--- Data to examine ---
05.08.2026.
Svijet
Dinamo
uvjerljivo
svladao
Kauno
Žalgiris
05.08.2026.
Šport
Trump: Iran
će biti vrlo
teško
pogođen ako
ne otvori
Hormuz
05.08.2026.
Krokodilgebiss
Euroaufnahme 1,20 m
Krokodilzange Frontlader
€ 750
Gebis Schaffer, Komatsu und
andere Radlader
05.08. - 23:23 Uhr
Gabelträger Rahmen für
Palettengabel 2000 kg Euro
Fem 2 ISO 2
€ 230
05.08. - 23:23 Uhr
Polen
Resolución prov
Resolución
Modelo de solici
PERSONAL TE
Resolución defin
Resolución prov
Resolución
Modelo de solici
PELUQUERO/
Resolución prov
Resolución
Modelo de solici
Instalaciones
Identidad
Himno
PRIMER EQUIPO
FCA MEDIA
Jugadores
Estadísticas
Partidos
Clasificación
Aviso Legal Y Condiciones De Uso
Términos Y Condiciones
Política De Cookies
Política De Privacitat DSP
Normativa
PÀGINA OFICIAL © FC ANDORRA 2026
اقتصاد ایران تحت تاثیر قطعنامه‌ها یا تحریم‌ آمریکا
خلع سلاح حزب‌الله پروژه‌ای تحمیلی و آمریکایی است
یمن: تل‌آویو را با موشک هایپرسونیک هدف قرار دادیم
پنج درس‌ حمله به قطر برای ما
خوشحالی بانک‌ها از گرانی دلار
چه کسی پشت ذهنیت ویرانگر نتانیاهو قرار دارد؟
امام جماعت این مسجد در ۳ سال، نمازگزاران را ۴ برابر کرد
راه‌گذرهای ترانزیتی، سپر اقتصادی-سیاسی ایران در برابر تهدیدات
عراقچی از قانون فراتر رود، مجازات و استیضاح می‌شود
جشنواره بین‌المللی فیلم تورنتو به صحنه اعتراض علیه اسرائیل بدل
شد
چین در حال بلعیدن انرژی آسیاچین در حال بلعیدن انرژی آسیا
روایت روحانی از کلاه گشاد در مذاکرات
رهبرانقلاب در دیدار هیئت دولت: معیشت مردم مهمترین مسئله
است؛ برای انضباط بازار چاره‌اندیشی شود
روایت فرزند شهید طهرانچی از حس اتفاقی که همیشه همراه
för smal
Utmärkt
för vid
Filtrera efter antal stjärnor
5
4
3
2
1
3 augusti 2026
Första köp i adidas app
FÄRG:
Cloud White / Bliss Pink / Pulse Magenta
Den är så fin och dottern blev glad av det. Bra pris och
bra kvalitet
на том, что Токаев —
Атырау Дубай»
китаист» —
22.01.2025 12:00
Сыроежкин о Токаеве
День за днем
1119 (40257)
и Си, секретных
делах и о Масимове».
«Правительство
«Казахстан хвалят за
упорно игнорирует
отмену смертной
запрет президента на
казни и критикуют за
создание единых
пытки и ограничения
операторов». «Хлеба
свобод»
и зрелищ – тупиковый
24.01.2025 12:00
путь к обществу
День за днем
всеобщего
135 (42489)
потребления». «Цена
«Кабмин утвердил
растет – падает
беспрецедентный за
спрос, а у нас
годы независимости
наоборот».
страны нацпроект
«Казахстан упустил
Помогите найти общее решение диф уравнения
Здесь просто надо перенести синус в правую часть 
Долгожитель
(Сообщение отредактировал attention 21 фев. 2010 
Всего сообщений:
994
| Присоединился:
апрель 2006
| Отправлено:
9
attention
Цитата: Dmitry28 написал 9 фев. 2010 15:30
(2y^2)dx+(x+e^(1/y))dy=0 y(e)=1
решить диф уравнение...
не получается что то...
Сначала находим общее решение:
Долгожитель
---
Whenever a line in the records above contains the string "ایران", copy that line.

◆ **Finished exercise**
اقتصاد ایران تحت تاثیر قطعنامه‌ها یا تحریم‌ آمریکا
راه‌گذرهای ترانزیتی، سپر اقتصادی-سیاسی ایران در برابر تهدیدات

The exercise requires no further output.